*Update about the January 23rd DDoS.
*
TL; DR :
It was the biggest DDoS attack we have ever faced.
The attack lasted from 06:25 AM CET to 12:56 PM CET
Services were unavailable or degraded from 06:32 AM CET to ~ 11:00 AM CET
At 06:42 AM CET :
Our public services monitoring was triggered by external probes.
The whole infrastructure team was paged.
The monitoring was very noisy due to the DDoS. Metrics were also degraded, making it difficult to find the target.
After further digging, we saw that several public services were under attack.
We had to isolate and defend several service endpoints at the same time.
The fact that the attackers were targeting different services made the attack more complicated to mitigate.
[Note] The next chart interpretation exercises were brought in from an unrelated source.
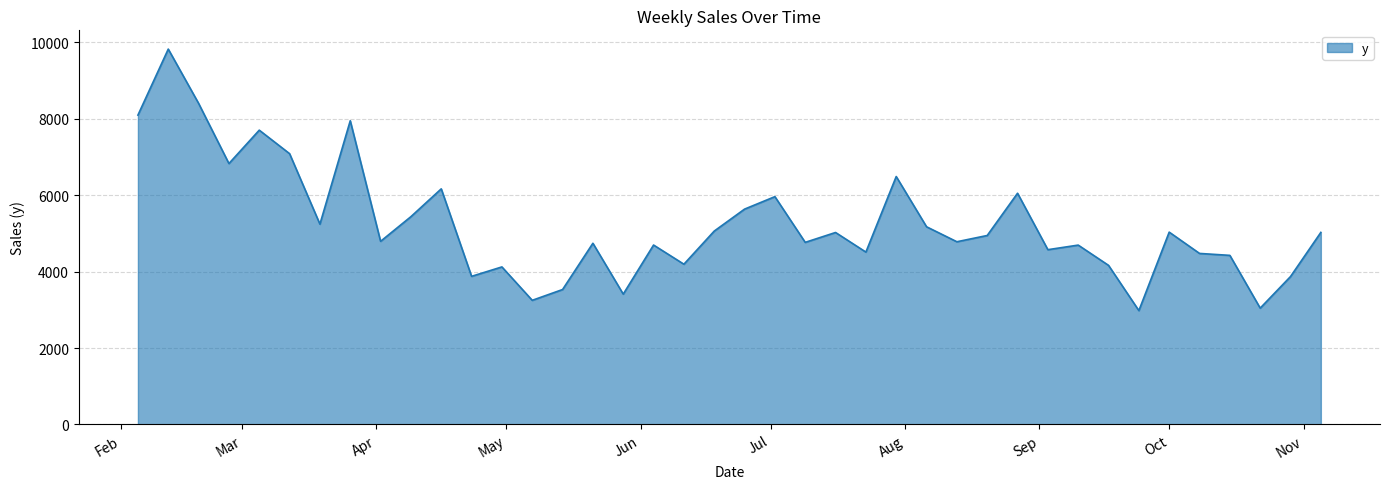

Does the chart have visible grid lines?

Yes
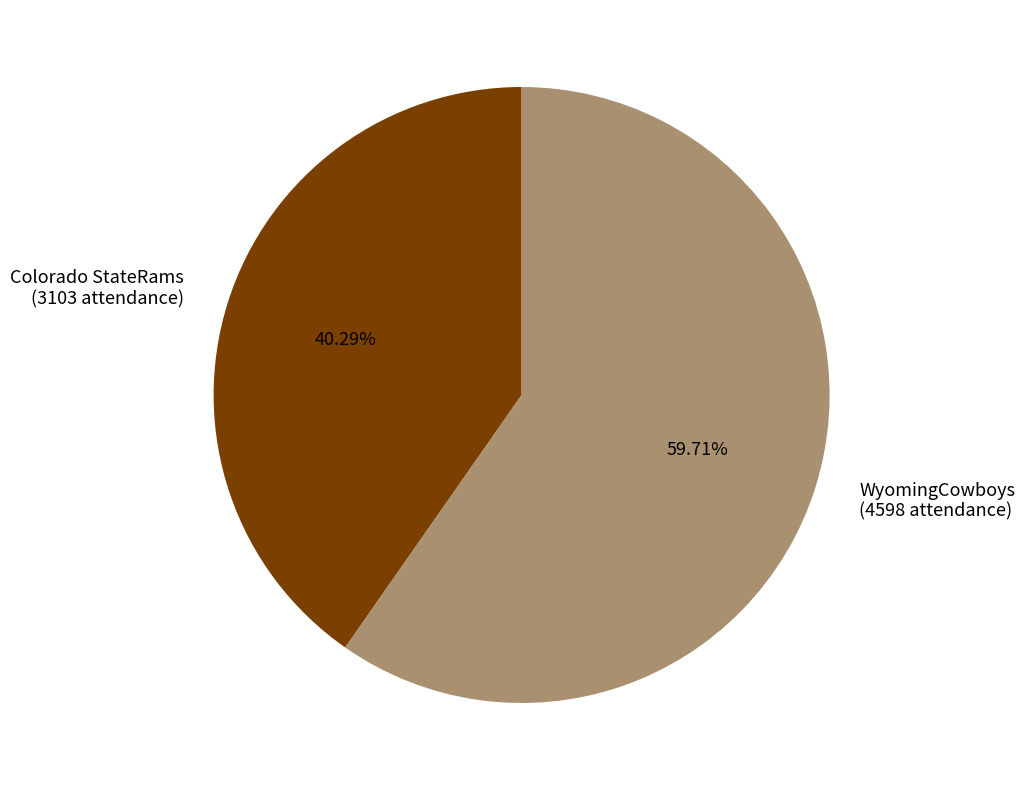

What is the smallest slice in the pie chart?

Colorado StateRams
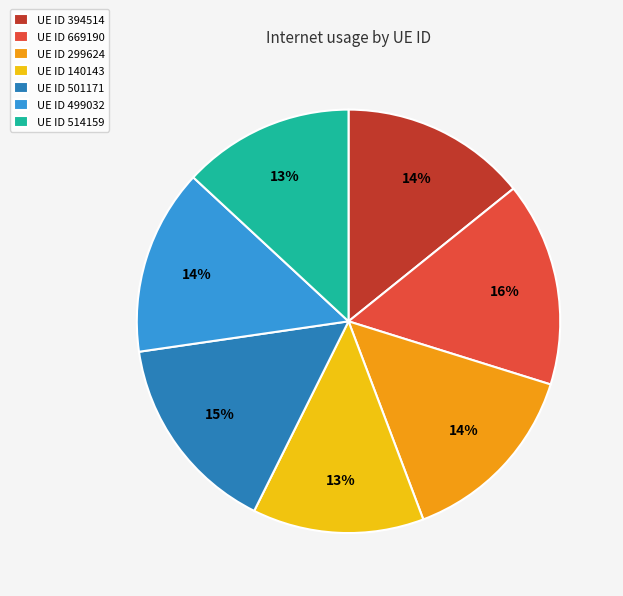

To the nearest percent, what percentage of the pie is UE ID 394514?

14%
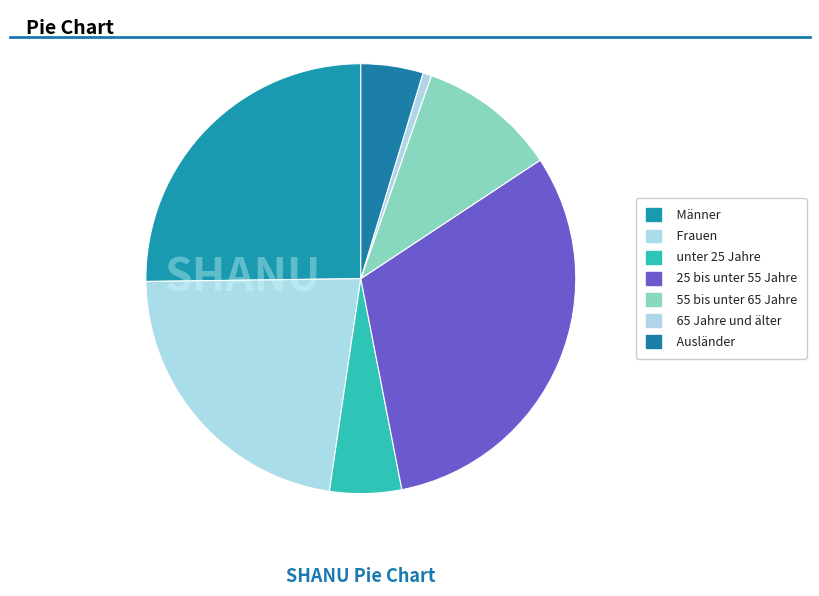

Between Frauen and Ausländer, which is larger?

Frauen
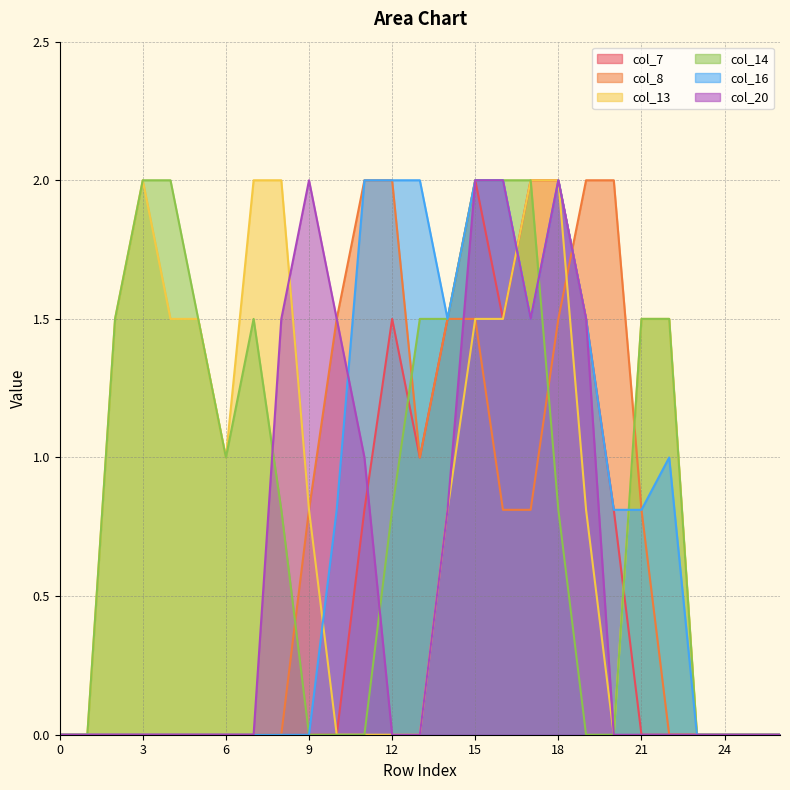

True or false: col_14 has a value of 1.3 at 17.

False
Adding to the difficulties, our backbone and some core links were saturated, making troubleshooting and remediation slower and more complicated even with out of band connections.
We lost a lot of time on that.
At 7:52 AM CET: We were joined by our anti DDoS provider team.
We were beginning to advertise some service prefixes via our anti DDoS provider and start mitigation while isolating those same prefixes from our standard transit and peering providers.
Our priority was to defend our DNS servers.
The DNS cluster was doing well. However, as network pipes were full, the service was degraded.
Other endpoints like admin.gandi.net and public APIs were still down.
We had some difficulties in deploying efficient mitigations due to technical problems on our side while trying to advertise prefixes only through our anti DDoS provider.
At 11:00 AM CET our services were mostly back online.
Our internal postmortem is ongoing to see what went well and what could be improved, and there is room for improvement.